In response, the EU expressed concerns about the large volumes of dual-use and advanced technology items that China has exported to Russia’s military-industrial complex and said China’s position on the Ukraine war “inevitably impacts” the bilateral relations.

Brussels also urged Beijing to “play a constructive role” by calling on Russia to withdraw all forces “from the entire territory of Ukraine” within its internationally recognized borders.

Some experts say the EU’s readout shows they don’t expect Beijing to play a constructive role in facilitating a potential cease-fire and peace talks between Russia and Ukraine.

“The EU feels that Li was delivering messages close to Moscow’s propaganda during their meeting, and it would likely make Brussels less willing to open up to the olive branch from China,” Zsuzsa Anna Ferenczy, an expert on China-EU relations at the National Dong Hwa University in Taiwan, told VOA in a phone interview.

Ferenczy said that while China’s commitment to its partnership with Russia has damaged the EU’s trust in Beijing, Brussels has repeatedly expressed its commitment to “keep channels of communication open” with the Chinese.

Amid Beijing’s renewed diplomatic outreach, the EU has adopted a series of measures that some analysts say signal a toughening stance on its trade relations with China.
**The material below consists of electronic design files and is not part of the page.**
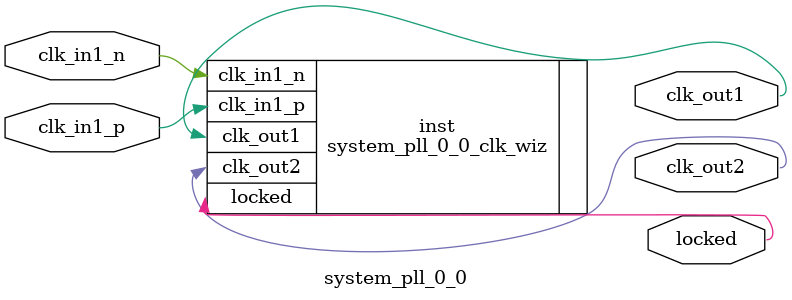
<source format=v>


`timescale 1ps/1ps

(* CORE_GENERATION_INFO = "system_pll_0_0,clk_wiz_v6_0_4_0_0,{component_name=system_pll_0_0,use_phase_alignment=true,use_min_o_jitter=false,use_max_i_jitter=false,use_dyn_phase_shift=false,use_inclk_switchover=false,use_dyn_reconfig=false,enable_axi=0,feedback_source=FDBK_AUTO,PRIMITIVE=PLL,num_out_clk=2,clkin1_period=8.000,clkin2_period=10.0,use_power_down=false,use_reset=false,use_locked=true,use_inclk_stopped=false,feedback_type=SINGLE,CLOCK_MGR_TYPE=NA,manual_override=false}" *)

module system_pll_0_0 
 (
  // Clock out ports
  output        clk_out1,
  output        clk_out2,
  // Status and control signals
  output        locked,
 // Clock in ports
  input         clk_in1_p,
  input         clk_in1_n
 );

  system_pll_0_0_clk_wiz inst
  (
  // Clock out ports  
  .clk_out1(clk_out1),
  .clk_out2(clk_out2),
  // Status and control signals               
  .locked(locked),
 // Clock in ports
  .clk_in1_p(clk_in1_p),
  .clk_in1_n(clk_in1_n)
  );

endmodule

</source>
Last week, the European Commission started customs registration of electric vehicles imported from China, paving the way for a possible imposition of tariffs on Chinese EVs.

Additionally, the EU is moving closer to adopting an anti-forced-labor law, which could ban imports from China’s Xinjiang region, where some research and media reports suggest a large number of Uyghur Muslims are being subjected to forced labor, an accusation Beijing denies.

Szczudlik in Poland said the potential adoption of these trade measures shows that the EU’s handling of its trade relationship with China has gone from “setting up defensive tools” to “being offensive.”

“This process is a good example that the EU is not toothless when it comes to China,” she said.

The EU is preparing to hold its parliamentary election in June, and European Commission President Ursula von der Leyen is running for reelection in 2024, but Ferenczy in Taiwan said she doesn’t expect any big changes in EU-China relations in the short term.

“I expect the European side to remain skeptical of China and push forward the same agenda,” she said, adding that the outcome of the two elections may have some impact on how the EU shapes its policies toward Beijing.